The Farmers’ Market also offers an assortment of artisan meats. All of the meat is processed in-house at Stan’s Country Store, a business in Batesville owned by Frank Coppola, Liz’s husband.
Almost 50 percent of the meat produced at Stan’s Country Store is sold at the Farmers’ Market and, like the produce, the meat selection is seasonal.
“They do all the cutting and curing of the meats; they don’t buy anything that is already cut,” Liz said.
The pork comes from hog farmer Stan Holcomb in Como, who originally built the store.
The Farmers’ Market offers locally-pastured beef from Brown Dairy Farm.
“(Owner of Brown Dairy Farms, Billy Ray Brown) now has beef cattle as well as dairy cattle, so we are getting cows from him,” Liz said. “After the cows are slaughtered, the beef goes out to Stan’s and it will hang for around three weeks, and then we cut it.”

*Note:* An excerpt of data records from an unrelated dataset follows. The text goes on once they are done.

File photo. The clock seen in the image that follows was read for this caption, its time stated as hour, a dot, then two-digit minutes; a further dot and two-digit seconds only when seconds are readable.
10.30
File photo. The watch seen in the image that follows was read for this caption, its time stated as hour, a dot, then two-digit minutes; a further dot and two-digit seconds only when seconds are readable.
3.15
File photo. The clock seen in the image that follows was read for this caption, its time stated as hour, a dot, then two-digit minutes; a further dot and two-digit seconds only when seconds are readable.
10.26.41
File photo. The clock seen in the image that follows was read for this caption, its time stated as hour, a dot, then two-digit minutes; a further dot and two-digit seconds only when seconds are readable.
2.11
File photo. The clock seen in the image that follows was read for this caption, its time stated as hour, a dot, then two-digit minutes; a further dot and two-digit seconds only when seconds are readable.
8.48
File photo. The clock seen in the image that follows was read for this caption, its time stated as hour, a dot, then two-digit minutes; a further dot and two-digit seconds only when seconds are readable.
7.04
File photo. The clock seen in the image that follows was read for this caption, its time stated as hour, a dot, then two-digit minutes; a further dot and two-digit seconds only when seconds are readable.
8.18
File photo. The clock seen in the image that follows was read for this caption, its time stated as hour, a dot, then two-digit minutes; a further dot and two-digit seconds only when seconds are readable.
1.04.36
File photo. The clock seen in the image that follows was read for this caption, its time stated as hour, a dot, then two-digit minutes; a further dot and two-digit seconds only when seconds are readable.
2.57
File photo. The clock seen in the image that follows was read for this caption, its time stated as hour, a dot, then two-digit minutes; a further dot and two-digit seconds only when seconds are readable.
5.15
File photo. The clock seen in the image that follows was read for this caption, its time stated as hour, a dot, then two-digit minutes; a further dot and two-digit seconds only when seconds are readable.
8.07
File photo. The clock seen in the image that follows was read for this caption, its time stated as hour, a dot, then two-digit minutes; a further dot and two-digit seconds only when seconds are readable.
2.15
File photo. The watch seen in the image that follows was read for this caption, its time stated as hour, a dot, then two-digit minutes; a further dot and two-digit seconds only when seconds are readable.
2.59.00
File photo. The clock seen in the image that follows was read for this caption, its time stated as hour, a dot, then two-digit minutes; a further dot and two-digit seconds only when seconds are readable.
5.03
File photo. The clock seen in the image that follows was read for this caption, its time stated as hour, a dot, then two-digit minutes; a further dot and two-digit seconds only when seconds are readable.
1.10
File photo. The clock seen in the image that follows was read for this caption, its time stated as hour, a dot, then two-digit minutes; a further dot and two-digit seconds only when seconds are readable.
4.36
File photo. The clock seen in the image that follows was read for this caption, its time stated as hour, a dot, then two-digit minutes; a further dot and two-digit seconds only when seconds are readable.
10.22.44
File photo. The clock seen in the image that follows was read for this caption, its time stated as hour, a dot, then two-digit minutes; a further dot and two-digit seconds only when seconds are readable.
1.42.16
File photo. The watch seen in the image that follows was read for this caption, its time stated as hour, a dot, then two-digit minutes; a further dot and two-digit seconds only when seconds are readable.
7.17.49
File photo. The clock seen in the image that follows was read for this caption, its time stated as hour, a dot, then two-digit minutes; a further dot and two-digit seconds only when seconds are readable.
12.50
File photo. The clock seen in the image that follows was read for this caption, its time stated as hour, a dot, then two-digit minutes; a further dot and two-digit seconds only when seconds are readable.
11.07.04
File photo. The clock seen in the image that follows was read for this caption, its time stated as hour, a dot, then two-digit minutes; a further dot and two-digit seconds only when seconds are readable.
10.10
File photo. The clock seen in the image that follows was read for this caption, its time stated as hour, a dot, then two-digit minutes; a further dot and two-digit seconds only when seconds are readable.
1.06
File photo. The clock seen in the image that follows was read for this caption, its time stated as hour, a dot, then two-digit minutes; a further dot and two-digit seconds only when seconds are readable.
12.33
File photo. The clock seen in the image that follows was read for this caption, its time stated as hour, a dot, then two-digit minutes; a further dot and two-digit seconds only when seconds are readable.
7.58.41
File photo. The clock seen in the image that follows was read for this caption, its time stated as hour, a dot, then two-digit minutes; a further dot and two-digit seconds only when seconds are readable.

For many locavores, the idea of buying local means that customers can buy what they want and not what major, chain grocers want them to buy.
“In beef for instance, the big box stores push you,” Frank said. “They want you to buy two things, and that’s steaks and hamburgers. It is a very simple way to break the cow down for them. The top of the cow becomes steaks and the bottom of the cow becomes hamburgers. But there are a lot of really good cuts that are in there, that get lost in there and that are economical.”
Liz said the benefit of running a small grocery store is being able to listen to the customers. The inventory is based on what customers say they want and what they cannot find.
“It’s good for them, and it’s good for us,” she said.
Oxford local and frequent customer Daniel Morrow shops at the Farmers’ Market twice a week.
“Even though everything in there isn’t local, or not in an hour’s drive, or whatever you want to define local as, they make as much of an effort to be as local as possible,” Morrow said. “Everything that they sell, they have researched.
Everything seems to be not as processed and good for you, unlike what you would get at Kroger.”
Buying local not only supports a more sustainable food system, it supports an entire community.
“(It) keeps your community strong, and it keeps your money in the community,” Liz said. “If you go to Walmart and spend $500, then it’s great for Walmart. That money doesn’t necessarily stay in your community, but if you were to spend that money at a local merchant, then that merchant will turn around and, in all likelihood, would spend it with other local people.”
The Farmers’ Market makes buying local easy and affordable. By planting dollars close to home, the community can grow.
“To be able to talk about your food and find out where it came from, to know the farmers that did it and know how they did it – I think it’s not just beneficial, but at some point it becomes necessary,” Frank said.